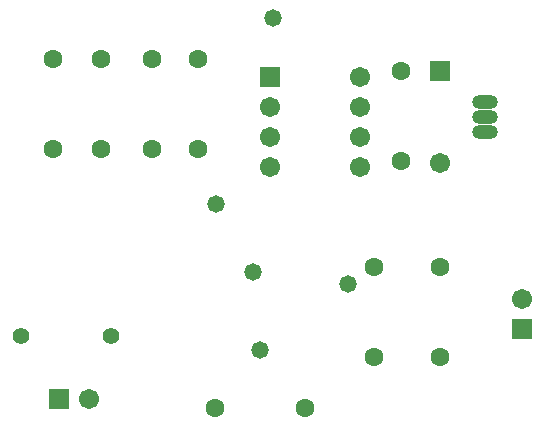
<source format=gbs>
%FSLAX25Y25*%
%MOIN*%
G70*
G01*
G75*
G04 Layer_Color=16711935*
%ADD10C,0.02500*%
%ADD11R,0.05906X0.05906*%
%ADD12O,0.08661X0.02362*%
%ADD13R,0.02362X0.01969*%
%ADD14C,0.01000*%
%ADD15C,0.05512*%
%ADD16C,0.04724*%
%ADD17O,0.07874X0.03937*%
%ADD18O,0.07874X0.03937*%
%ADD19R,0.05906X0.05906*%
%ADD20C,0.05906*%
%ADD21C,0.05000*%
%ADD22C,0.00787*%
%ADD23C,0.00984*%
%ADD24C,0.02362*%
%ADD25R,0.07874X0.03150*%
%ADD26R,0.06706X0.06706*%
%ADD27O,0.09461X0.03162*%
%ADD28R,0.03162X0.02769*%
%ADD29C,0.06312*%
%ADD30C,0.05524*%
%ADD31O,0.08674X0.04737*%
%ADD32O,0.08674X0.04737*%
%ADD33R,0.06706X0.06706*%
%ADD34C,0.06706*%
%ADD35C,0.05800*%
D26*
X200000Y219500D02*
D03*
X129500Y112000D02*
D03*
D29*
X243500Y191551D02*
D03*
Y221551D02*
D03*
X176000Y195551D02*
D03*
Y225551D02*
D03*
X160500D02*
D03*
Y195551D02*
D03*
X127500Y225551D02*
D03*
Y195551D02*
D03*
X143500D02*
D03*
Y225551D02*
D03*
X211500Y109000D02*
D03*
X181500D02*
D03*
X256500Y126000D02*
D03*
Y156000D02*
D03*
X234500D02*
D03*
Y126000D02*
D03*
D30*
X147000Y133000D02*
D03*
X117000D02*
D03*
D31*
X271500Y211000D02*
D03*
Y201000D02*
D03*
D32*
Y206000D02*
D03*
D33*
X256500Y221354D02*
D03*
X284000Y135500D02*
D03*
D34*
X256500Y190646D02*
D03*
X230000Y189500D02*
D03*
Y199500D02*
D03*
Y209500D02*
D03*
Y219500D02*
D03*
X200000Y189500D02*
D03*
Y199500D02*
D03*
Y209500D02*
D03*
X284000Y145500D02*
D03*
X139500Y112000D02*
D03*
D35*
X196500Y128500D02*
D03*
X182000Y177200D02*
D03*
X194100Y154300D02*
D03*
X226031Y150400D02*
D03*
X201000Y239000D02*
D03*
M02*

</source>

* * *

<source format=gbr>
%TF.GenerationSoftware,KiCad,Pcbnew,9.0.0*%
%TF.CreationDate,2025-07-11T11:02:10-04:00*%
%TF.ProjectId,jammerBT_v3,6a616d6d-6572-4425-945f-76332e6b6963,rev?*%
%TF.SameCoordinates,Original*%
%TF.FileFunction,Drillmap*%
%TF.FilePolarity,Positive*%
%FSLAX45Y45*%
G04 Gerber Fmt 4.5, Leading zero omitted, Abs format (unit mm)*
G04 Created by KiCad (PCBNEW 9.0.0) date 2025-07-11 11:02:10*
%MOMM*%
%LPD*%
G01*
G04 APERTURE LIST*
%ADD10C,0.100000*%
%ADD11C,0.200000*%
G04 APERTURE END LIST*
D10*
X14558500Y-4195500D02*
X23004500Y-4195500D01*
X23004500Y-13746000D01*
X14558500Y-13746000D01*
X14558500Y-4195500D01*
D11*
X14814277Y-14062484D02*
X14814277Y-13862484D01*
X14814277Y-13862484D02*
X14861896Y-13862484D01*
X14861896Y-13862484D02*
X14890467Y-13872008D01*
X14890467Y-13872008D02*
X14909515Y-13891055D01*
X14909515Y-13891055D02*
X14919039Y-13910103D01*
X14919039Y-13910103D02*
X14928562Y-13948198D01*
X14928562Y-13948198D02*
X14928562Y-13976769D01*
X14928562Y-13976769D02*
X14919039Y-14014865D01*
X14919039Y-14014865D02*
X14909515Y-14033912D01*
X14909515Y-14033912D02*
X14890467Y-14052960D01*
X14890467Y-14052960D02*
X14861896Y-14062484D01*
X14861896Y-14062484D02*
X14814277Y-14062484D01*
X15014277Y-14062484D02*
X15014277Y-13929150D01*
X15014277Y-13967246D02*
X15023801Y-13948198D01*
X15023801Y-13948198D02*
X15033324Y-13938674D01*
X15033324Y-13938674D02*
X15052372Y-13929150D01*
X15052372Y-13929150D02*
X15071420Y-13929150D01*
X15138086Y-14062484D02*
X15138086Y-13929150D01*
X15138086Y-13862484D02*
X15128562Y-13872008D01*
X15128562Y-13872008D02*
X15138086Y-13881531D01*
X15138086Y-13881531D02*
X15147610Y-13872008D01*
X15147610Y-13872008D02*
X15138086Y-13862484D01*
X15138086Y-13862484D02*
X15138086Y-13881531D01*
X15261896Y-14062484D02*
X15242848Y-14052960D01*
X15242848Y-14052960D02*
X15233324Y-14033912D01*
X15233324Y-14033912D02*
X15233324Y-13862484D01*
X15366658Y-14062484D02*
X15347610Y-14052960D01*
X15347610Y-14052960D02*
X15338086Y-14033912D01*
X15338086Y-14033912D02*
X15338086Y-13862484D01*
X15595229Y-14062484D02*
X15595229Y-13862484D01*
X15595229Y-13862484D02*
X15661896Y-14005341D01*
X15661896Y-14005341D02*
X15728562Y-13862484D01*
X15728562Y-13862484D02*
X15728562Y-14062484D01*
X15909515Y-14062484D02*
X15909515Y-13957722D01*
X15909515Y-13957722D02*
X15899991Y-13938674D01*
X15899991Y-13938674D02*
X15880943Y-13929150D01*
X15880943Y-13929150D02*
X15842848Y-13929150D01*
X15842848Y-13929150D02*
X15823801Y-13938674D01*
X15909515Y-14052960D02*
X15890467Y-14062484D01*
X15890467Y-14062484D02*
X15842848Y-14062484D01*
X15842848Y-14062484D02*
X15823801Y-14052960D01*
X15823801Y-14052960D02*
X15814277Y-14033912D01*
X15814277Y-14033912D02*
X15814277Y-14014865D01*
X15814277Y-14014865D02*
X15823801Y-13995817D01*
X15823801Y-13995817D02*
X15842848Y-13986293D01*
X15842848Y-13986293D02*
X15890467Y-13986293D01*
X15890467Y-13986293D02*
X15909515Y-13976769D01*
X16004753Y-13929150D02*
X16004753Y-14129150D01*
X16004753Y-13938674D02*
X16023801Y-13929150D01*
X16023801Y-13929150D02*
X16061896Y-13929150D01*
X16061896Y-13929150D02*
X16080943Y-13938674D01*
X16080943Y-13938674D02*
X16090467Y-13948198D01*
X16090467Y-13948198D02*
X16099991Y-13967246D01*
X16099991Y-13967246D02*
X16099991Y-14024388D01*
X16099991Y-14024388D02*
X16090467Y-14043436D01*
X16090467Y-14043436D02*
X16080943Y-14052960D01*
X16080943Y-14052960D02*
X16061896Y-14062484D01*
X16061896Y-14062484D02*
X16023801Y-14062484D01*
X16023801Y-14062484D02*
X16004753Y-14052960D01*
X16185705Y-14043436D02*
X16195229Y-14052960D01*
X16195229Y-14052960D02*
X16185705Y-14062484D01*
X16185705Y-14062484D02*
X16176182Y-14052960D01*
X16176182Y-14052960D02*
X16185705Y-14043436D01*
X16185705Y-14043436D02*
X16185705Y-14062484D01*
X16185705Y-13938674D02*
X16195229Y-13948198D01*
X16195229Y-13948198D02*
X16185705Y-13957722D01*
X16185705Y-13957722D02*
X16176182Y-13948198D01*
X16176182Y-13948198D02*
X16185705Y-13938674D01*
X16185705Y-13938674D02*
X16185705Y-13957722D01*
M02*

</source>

▶ _What the exercise asks_: Copy out every line in the listing where the word "APERTURE" appears.

▶ _Exercise response_:
G04 APERTURE LIST*
G04 APERTURE END LIST*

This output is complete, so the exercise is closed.